- **Job**
Copy the part of the material that opens with the line containing "It's a rails-inspired" and closes with the line containing "They should follow", both of those lines included, reproducing every line between them unchanged.

- **Stored data**

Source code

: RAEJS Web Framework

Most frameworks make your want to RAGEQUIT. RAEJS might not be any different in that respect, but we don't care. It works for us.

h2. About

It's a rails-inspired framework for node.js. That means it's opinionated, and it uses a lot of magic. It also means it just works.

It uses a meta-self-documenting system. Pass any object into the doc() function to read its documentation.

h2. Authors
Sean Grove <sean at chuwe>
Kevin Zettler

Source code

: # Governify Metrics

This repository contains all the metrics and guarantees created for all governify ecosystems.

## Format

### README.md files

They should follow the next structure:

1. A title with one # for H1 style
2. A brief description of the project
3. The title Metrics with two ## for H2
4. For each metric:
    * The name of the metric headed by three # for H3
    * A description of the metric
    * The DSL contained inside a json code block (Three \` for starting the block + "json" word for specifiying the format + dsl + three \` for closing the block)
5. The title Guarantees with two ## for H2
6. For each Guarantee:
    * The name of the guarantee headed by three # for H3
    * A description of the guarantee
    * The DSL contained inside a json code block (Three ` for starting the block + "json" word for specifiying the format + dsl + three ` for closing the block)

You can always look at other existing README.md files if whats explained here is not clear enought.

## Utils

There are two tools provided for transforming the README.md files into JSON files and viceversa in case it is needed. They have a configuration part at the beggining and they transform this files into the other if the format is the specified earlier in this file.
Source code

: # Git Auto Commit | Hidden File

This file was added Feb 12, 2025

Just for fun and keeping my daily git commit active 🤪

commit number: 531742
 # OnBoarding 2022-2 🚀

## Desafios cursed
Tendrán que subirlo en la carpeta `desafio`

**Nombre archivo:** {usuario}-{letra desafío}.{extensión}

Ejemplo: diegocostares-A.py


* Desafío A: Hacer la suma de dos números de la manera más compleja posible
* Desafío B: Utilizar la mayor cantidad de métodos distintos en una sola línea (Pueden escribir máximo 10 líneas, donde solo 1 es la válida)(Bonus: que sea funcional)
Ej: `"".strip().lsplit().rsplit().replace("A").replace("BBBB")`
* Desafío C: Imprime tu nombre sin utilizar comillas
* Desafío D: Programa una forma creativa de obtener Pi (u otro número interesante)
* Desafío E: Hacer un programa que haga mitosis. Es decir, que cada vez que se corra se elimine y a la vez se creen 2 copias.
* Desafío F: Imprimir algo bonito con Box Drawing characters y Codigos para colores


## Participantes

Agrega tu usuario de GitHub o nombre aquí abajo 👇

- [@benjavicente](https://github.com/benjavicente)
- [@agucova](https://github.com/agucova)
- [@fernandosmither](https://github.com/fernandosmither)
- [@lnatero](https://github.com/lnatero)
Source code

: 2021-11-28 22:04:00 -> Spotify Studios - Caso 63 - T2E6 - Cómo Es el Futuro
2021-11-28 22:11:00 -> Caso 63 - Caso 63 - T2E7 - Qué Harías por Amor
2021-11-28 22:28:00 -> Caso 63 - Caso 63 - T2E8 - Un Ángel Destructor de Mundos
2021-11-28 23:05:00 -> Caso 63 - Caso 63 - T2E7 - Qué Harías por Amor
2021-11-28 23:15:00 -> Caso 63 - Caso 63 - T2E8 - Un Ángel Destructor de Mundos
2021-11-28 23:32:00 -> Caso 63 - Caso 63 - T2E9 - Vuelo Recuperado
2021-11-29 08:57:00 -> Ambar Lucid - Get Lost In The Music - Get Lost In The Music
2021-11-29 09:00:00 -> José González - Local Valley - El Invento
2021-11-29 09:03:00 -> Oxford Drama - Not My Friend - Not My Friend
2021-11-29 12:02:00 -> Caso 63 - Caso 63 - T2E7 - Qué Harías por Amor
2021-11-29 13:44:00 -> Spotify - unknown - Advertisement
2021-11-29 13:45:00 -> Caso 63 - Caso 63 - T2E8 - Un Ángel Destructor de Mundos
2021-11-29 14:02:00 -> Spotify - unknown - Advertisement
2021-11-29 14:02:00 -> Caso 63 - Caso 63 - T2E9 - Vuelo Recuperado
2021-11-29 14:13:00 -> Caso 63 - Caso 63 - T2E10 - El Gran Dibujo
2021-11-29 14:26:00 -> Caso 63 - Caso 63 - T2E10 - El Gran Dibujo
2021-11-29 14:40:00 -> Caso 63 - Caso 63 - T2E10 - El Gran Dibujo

- **Task response**
It's a rails-inspired framework for node.js. That means it's opinionated, and it uses a lot of magic. It also means it just works.

It uses a meta-self-documenting system. Pass any object into the doc() function to read its documentation.

h2. Authors
Sean Grove <sean at chuwe>
Kevin Zettler

Source code

: # Governify Metrics

This repository contains all the metrics and guarantees created for all governify ecosystems.

## Format

### README.md files

They should follow the next structure:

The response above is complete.